On one hand, the companies exercised exceedingly poor judgment. Novartis CEO Vas Narasimhan (who was not running the company when Novartis signed its 2017 agreement with Cohen) admitted on Thursday that the company “made a mistake in entering into this engagement,” signing away more than a million dollars in shareholder money to someone without undertaking any due diligence as to whether he could deliver what he had promised.
Novartis also vastly overpaid Cohen, even if it had engaged him for more activities than a single meeting.
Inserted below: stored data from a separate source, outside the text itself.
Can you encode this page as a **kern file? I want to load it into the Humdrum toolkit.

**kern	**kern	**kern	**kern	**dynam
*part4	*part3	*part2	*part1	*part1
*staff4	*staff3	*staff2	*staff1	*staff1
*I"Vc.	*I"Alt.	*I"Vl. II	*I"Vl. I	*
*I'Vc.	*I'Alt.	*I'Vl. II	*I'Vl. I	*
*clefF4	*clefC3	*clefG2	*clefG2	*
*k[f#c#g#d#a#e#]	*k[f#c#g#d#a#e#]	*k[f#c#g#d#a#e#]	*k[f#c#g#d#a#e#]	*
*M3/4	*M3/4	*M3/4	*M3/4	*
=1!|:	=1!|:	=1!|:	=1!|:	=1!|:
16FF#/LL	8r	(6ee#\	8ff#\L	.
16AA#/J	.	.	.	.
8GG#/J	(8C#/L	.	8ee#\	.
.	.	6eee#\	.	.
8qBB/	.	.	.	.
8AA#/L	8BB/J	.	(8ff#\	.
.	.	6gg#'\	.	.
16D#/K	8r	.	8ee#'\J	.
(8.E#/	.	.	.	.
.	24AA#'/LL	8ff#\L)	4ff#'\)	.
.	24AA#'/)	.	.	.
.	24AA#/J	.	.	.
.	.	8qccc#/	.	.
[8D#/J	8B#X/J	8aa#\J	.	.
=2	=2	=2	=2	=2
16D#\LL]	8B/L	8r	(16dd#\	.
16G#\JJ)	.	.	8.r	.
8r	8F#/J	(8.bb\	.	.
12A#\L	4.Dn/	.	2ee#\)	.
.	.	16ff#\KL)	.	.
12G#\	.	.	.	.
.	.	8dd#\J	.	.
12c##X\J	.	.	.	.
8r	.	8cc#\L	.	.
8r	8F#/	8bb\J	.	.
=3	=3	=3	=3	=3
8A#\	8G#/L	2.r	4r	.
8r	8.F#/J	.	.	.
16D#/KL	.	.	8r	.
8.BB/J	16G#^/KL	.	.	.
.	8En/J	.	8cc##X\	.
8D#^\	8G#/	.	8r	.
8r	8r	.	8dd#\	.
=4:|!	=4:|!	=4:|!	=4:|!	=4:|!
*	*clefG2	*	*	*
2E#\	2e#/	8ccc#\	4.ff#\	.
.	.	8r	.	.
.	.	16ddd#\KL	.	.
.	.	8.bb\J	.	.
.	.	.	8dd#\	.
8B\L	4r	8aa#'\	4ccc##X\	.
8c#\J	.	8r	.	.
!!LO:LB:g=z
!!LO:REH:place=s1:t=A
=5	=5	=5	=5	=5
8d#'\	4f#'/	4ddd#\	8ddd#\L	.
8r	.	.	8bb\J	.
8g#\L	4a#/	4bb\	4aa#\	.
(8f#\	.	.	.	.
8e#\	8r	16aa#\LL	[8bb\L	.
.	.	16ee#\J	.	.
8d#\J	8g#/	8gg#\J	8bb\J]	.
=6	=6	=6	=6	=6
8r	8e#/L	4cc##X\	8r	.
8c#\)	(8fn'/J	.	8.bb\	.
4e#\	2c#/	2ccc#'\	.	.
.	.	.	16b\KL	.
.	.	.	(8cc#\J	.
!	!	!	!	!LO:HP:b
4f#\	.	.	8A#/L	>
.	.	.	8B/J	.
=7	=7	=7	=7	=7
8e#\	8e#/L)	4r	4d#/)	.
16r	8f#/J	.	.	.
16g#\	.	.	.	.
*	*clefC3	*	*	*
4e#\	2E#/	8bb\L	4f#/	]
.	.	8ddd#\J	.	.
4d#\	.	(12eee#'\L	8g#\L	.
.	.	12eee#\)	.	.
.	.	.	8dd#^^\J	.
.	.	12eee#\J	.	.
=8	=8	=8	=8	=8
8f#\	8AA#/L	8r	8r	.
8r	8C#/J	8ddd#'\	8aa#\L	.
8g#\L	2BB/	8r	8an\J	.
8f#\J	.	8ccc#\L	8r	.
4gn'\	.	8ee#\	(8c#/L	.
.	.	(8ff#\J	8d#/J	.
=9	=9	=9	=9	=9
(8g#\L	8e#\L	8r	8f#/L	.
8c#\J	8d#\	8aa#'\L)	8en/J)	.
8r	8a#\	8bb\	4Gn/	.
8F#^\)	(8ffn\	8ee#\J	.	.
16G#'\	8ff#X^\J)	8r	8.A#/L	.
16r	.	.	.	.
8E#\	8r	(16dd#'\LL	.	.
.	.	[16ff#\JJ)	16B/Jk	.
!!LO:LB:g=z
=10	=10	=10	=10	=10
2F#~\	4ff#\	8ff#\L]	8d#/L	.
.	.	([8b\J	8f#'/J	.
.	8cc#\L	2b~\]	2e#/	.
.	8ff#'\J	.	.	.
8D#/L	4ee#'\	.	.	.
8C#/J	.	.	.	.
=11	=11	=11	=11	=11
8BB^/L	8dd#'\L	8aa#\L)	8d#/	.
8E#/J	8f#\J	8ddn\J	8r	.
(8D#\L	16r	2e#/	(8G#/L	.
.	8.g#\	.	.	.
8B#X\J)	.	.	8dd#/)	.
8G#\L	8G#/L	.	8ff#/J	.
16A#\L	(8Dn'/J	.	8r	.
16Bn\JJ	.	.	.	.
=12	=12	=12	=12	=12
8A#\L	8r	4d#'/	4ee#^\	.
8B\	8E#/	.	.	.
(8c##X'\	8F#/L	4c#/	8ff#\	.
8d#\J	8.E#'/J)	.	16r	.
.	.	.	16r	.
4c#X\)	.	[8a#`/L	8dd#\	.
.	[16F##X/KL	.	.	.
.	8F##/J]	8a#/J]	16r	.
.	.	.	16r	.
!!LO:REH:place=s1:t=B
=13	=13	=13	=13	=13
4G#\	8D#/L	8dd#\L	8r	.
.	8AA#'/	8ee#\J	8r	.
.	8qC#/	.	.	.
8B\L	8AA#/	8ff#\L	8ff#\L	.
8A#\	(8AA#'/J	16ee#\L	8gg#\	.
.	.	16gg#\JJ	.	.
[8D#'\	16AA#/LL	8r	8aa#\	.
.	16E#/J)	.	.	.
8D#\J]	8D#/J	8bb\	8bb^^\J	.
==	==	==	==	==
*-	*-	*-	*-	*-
As I noted on Twitter, I could have cautioned them about the dim chances for Obamacare repeal for half the $1.2 million they paid Cohen. (If they had asked nicely, I might have done so for even one-quarter that sum.) Very few if any Washington lobbying firms can command a six-figure monthly retainer from one client, yet Novartis paid that much to a single individual.
As Politico noted, Trump’s “2016 victory rattled corporations enough that clients were eager to pay top dollar to anyone who could help them understand the Administration in its first months.” Because no one thought Trump could win—and therefore spent little time reaching out to him or his campaign in the summer and fall of 2016— after the election corporations felt the need to overcompensate, throwing money at anyone with a connection to Trump, in the hopes of ingratiating themselves with the new administration. I saw some of this myself in late 2016 and early 2017, when companies and financial firms came out of the woodwork asking me to predict what the new Congress and administration would do on health care. (Trust me: My offers didn’t come anywhere close to $1.2 million.)
Firms often spend sizable sums on lobbying. Novartis has “nearly a dozen lobbying firms on retainer,” for which it paid $8.6 million last year. In some cases, companies or industries have so many lobbying firms on retainer that the ineffective ones often attempt to take credit for the “wins” achieved by the effective ones. However, given how federal policy initiatives can affect both a company’s revenue and its stock price—witness the market volatility surrounding President Trump’s proposals on drug pricing—companies have little choice but to play the K Street game.
It seems ridiculous to pay $1.2 million to an individual for a single meeting, and it is. But only a smaller role for the federal government—in taxing, spending, and regulations—would bring an end to the types of influence-peddling stories like those surrounding Cohen this week. Unfortunately, it’s the price of doing business for many companies—and a symptom of a government run amok.